Responding to the opportunity to manufacture chips for fabless firms, in 1987 Morris Chang, a Taiwanese native with electrical engineering degrees from MIT and Stanford and 25 years of work experience at TI, launched Taiwan Semiconductor Manufacturing Corporation (TSMC) as the world’s first “pure play” foundry.

Since I retired in around 2007, I had no idea how far Intel had fallen behind.

Use this link to search of other mentions of finacialization on my blog.

The End of American Exceptionalism

The Institute for New Economic Thinking has the interesting video from 2018 – The End of American Exceptionalism.

Jeffrey Sachs sits down with Rob Johnson to discuss his new book, A New Foreign Policy: Beyond American Exceptionalism (Columbia University Press, 2018).

Arguing against American exceptionalism is what I try to do. The above video explains why. Even Bernie gets hung up on American exceptionalism. It’s probably a political necessity in this country. That is one of our fundamental problems.

America vs Everyone

The Institute for New Economic Thinking has this wonderful video America vs Everyone.

Jeff Sachs talks with Rob Johnson about the tragedy of modern geopolitics, and how our current race to the bottom could be reversed.

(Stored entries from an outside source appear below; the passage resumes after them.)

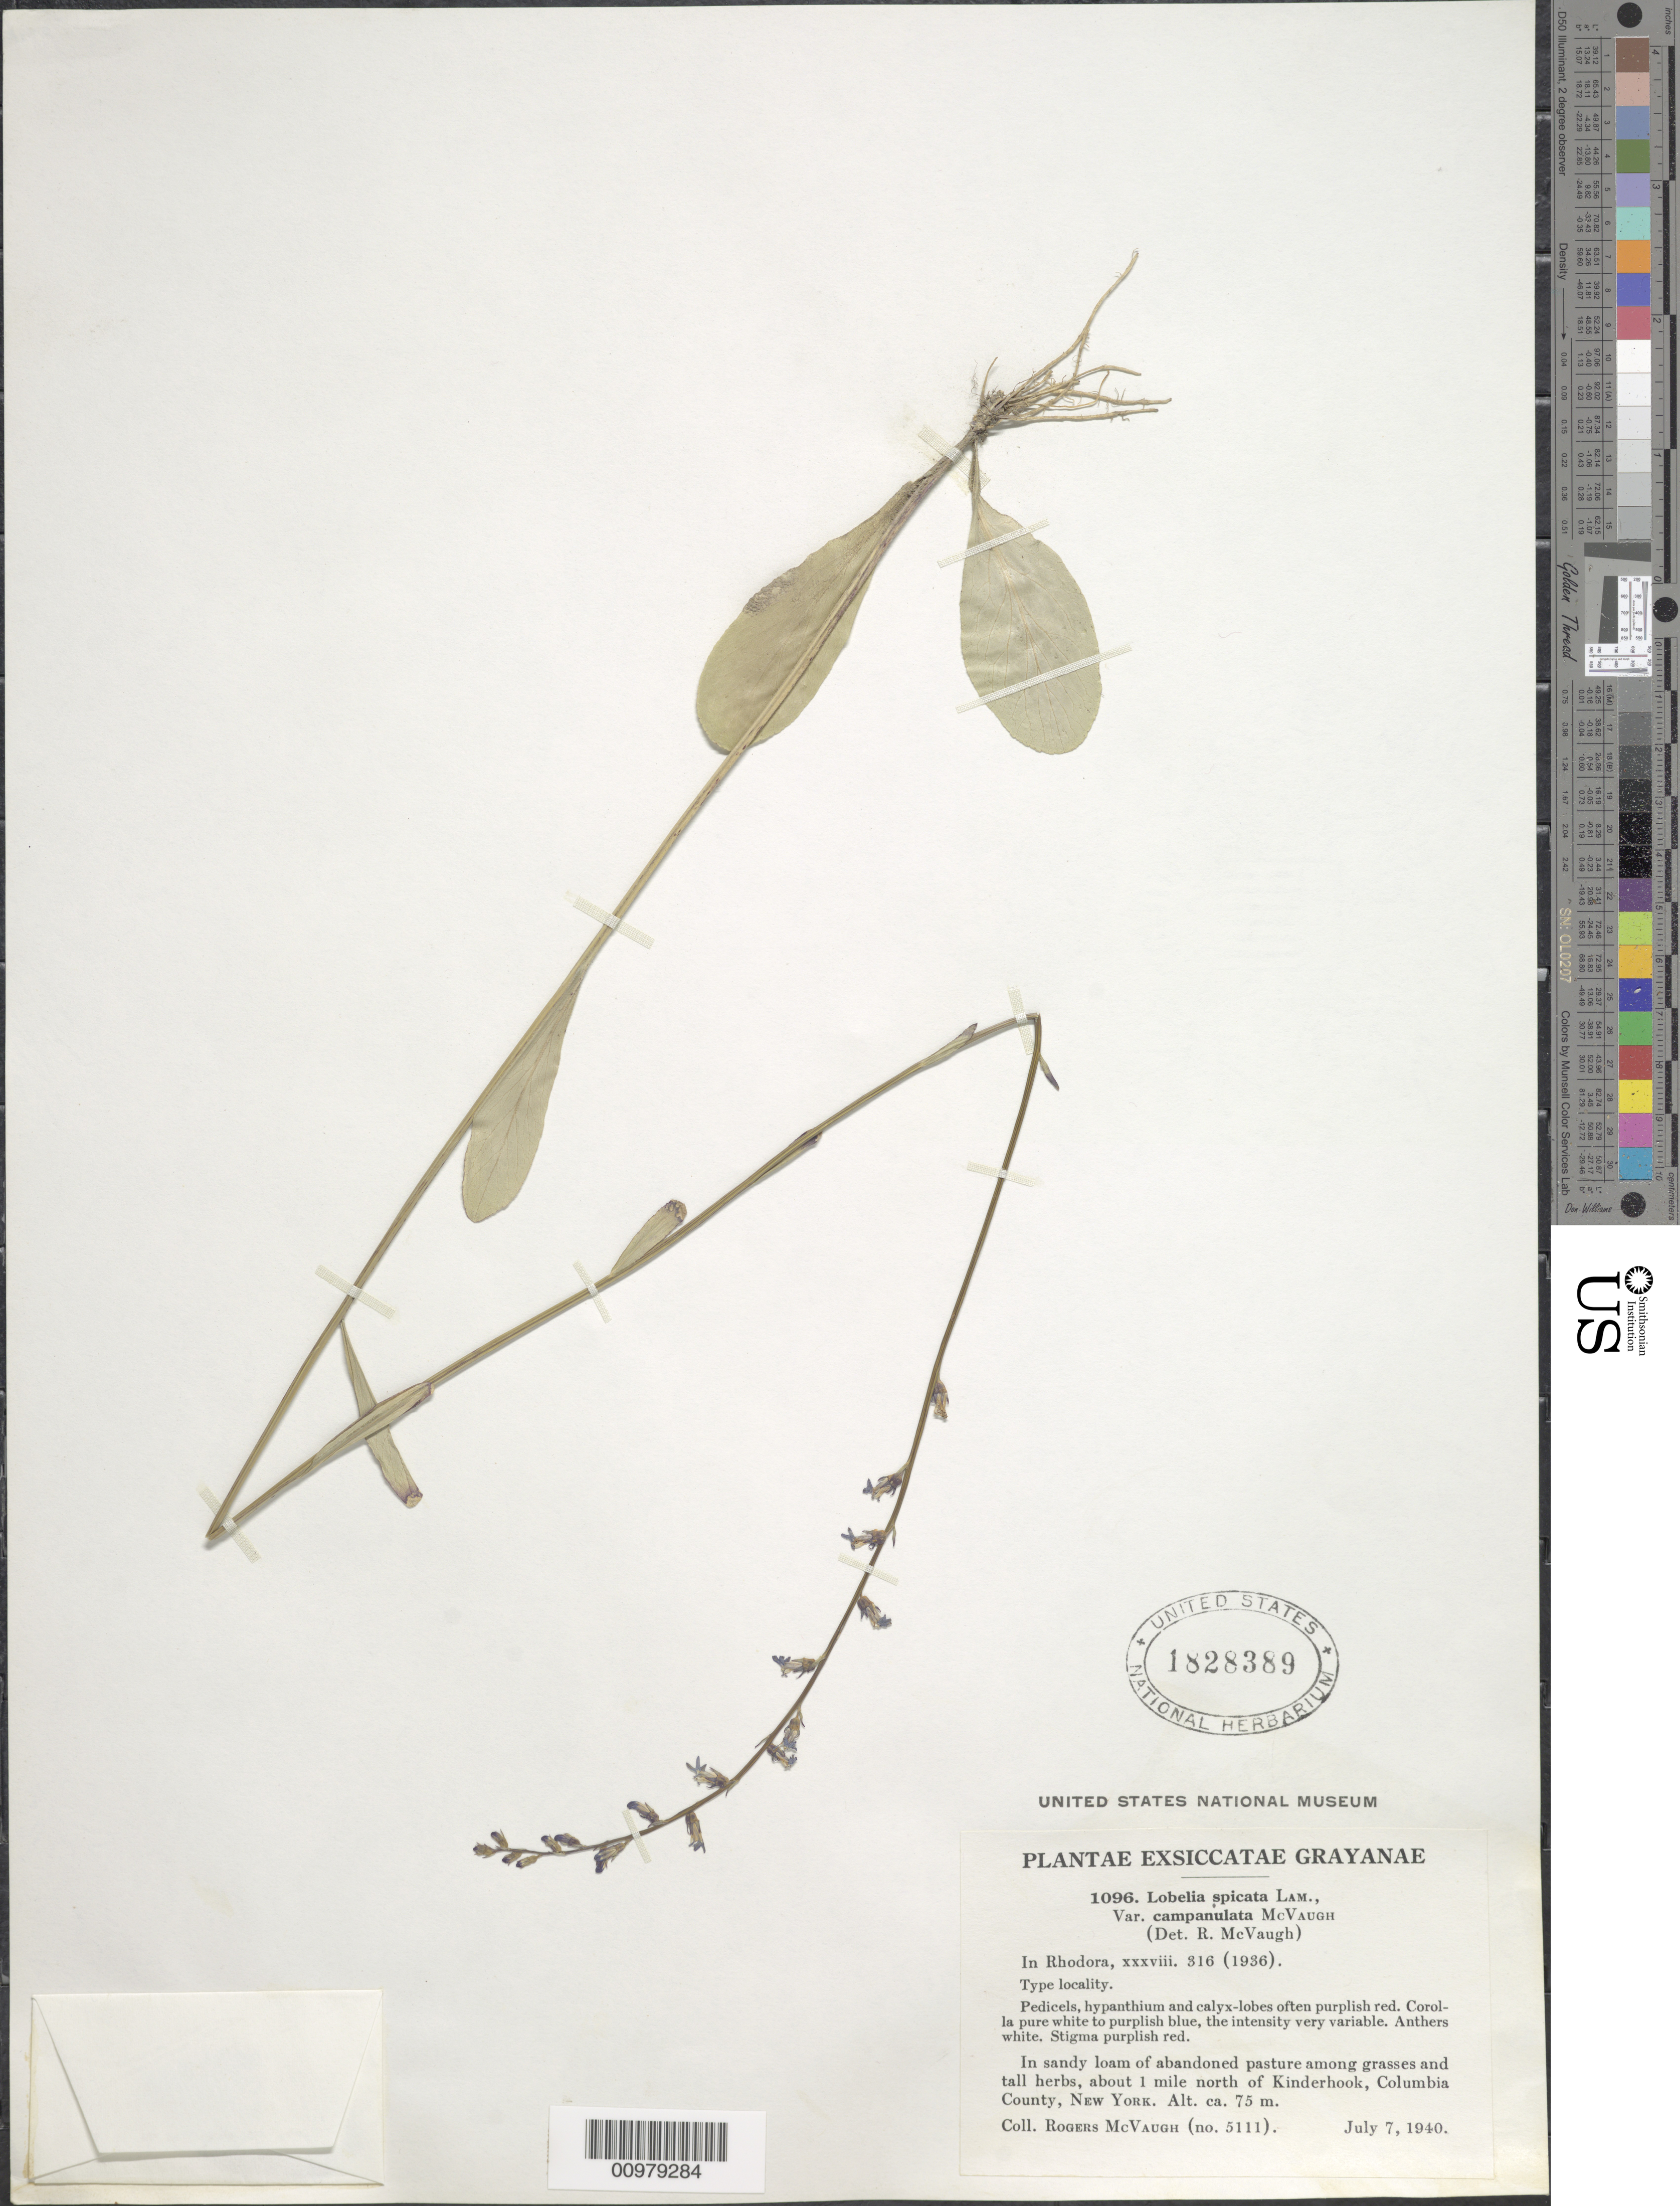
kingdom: Plantae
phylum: Tracheophyta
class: Magnoliopsida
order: Asterales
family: Campanulaceae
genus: Lobelia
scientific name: Lobelia spicata var. campanulata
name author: McVaugh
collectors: R. McVaugh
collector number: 5111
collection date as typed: July 7, 1940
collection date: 1940-07-07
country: United States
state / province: New York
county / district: Columbia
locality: About 1 mile north of Kinderhook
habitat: in sandy loam of abandoned pasture among grasses and tall herbs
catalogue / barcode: US 1828389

Most of this is completely aligned with the message I try to deliver on this blog. When I try to explain that technology (robots and AI) could be such a boon to society when done right, I get a lot of resistance. Same thing when I talk about the possible benefits of free trade. Maybe Jeffrey Sachs can say it more convincingly than I have. Sachs was no innocent when he first went to Russia to “help” them after the collapse of the Soviet Union, but in recent years he seems to have changed into a different person.

Can Biden Build Back Better?

Levy Economics Institute of Bard College has the paper Can Biden Build Back Better? Yes, if he abandons fiscal “pay fors” by Yeva Nersisyan and L. Randall Wray.

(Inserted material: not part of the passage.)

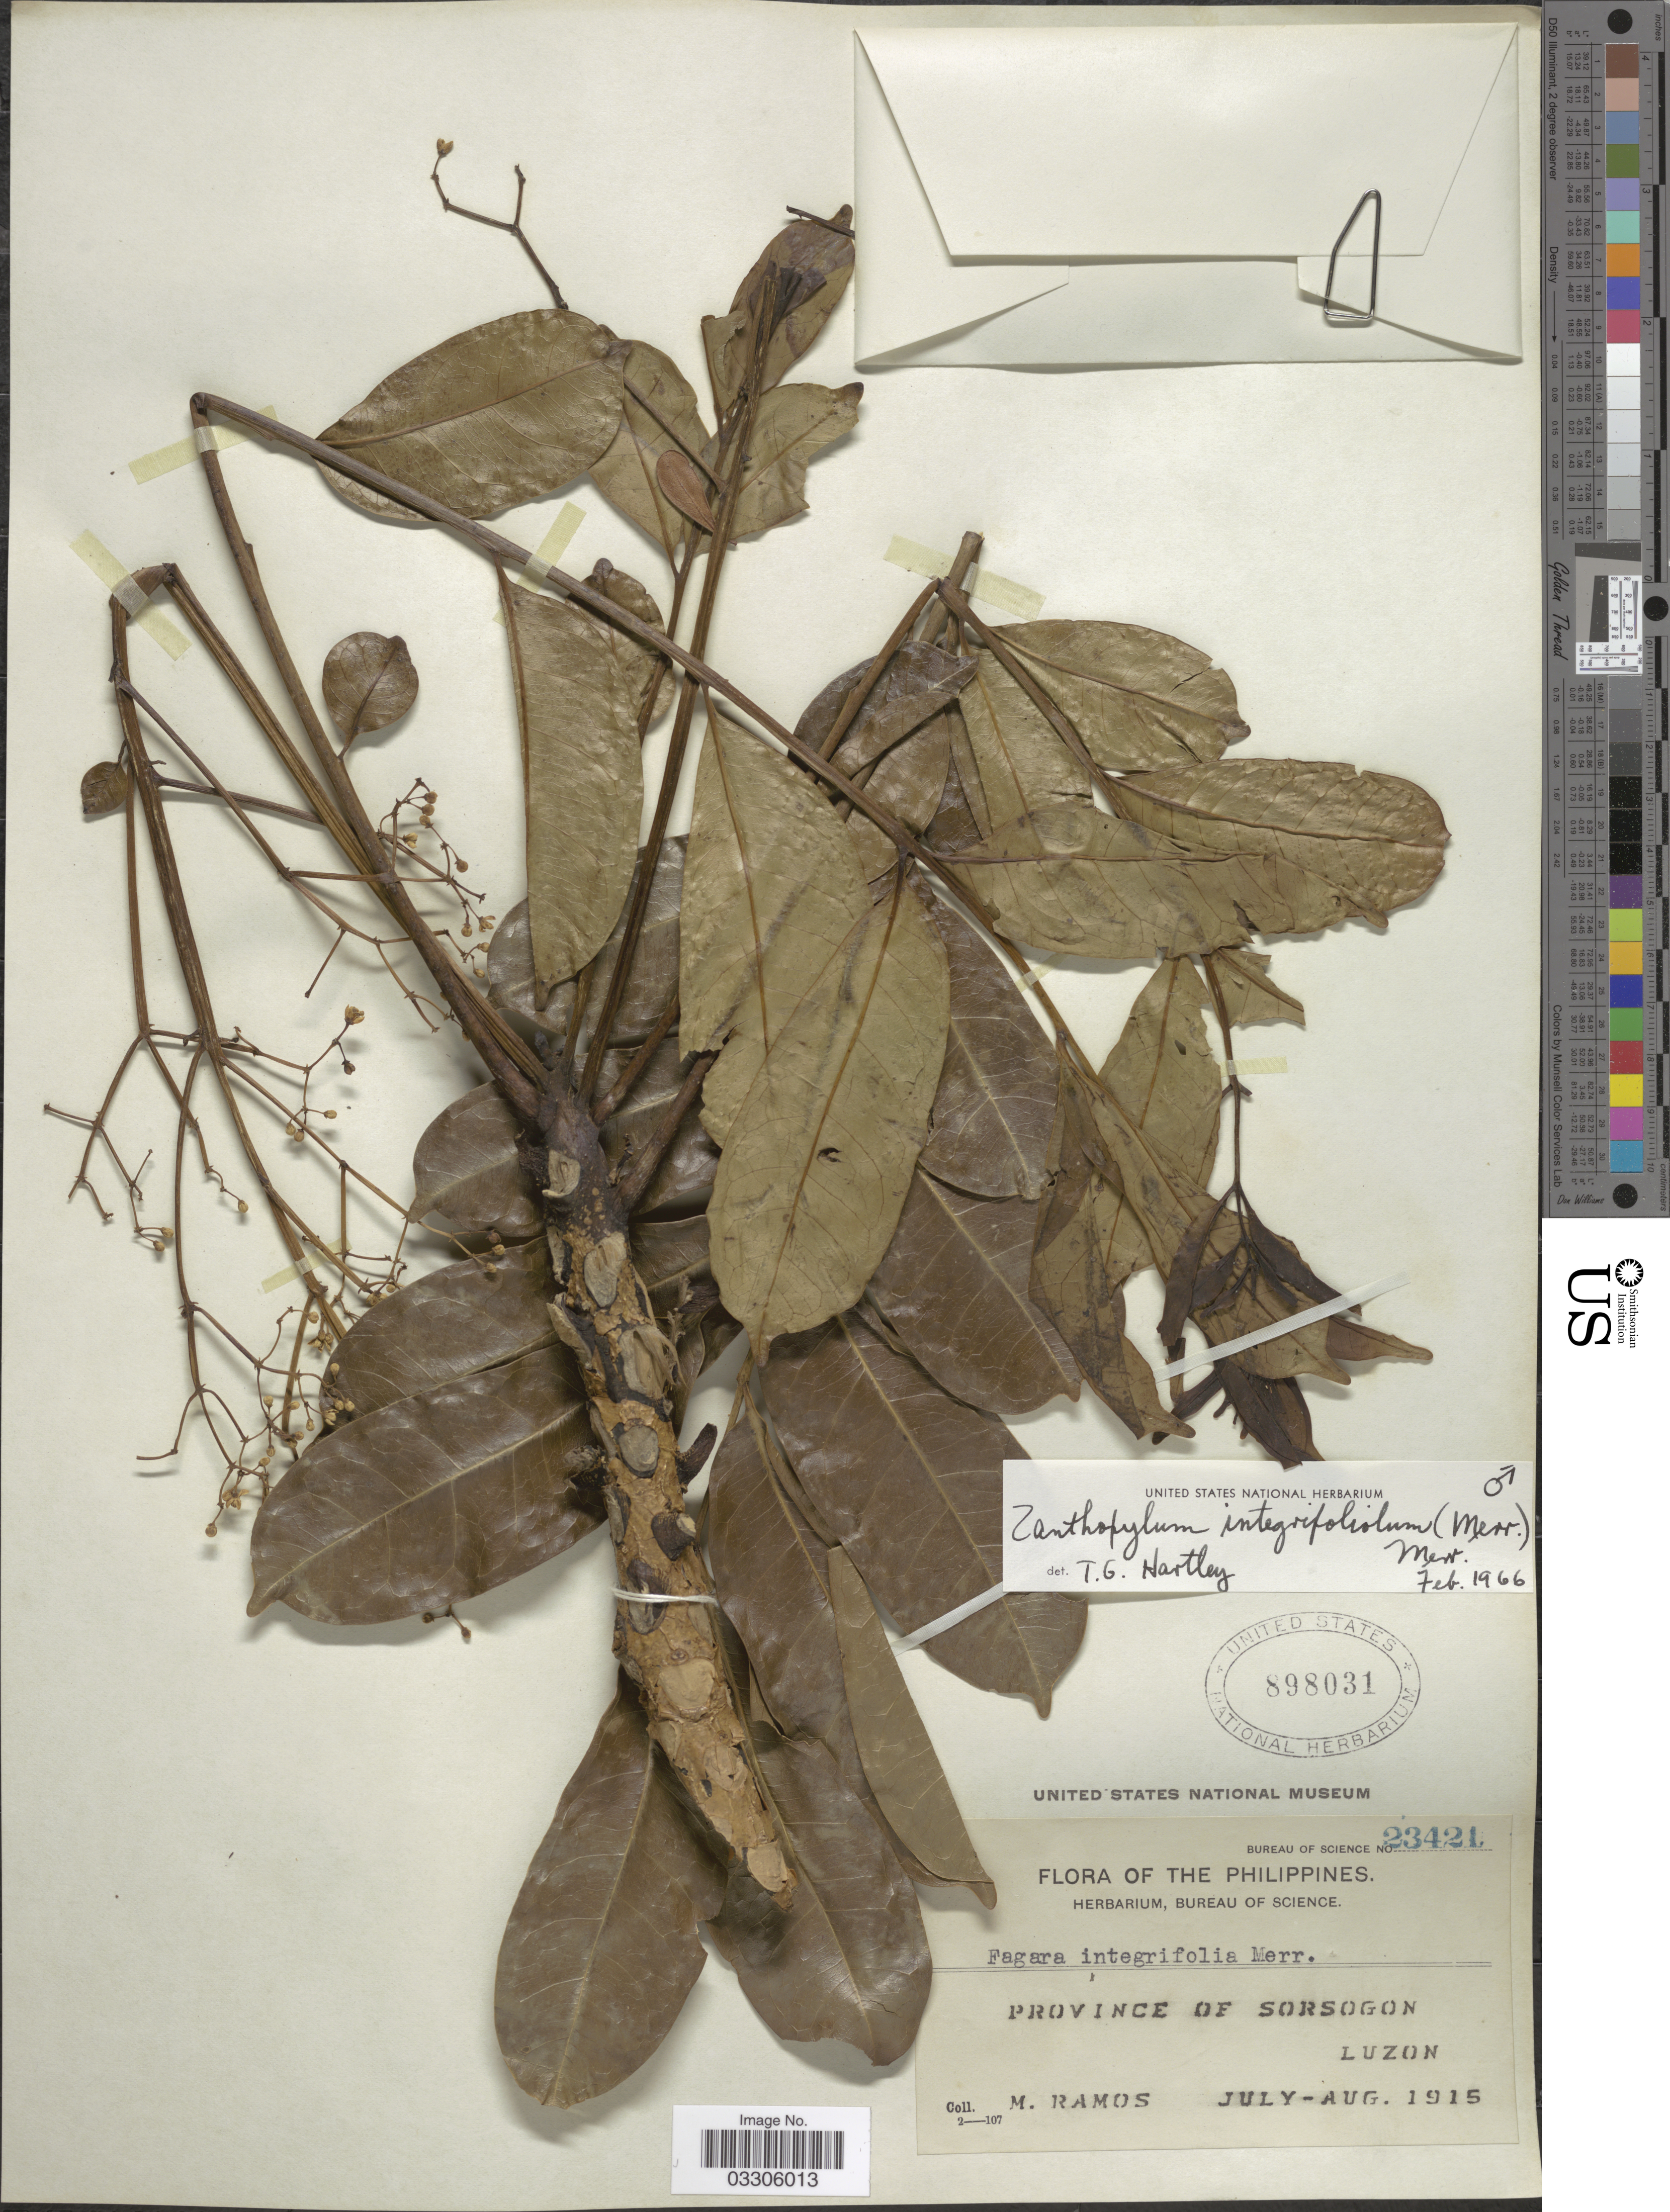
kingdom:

From the preface too the paper comes these two paragrahphs

Instead of matching an expenditure price tag with the revenue that can be raised, Nersisyan and Wray urge policymakers to evaluate spending and tax proposals on their own terms, according to the goals each is intended to meet. On the expenditure side, for instance, one of the motivations behind Biden’s physical infrastructure plan is to make progress in transitioning to a green economy. Nersisyan and Wray note, however, that the Biden plan falls short of what would be required for significant progress on this front. Their concern is that tethering the spending to tax increases means the former will be limited to the political feasibility of the latter.

On the tax side, there are a number of purposes one might want to achieve through tax policy changes, such as reducing income inequality, discouraging undesirable activities, or reducing private demand to head off inflationary pressures. In the pay-for game, however, “raising funds” becomes the central objective and, as Nersisyan and Wray illustrate, simply matching the spending number to the revenue number does not ensure any of these other purposes will be served effectively. For example, budgetary offsets for new spending could be desirable if the economy were at full employment. However, if tax policy is going to play a role in curbing inflation, then we would need to choose the appropriate instruments for this task. Nersisyan and Wray argue that the tax changes being proposed are poorly suited to relieving inflationary pressures. In this context, the types of tax increases—those that will free up real resources to be mobilized by some new public initiative—are more important than the total revenue number. They also stress that there are other proven means, beyond the tax system, of controlling inflationary pressures.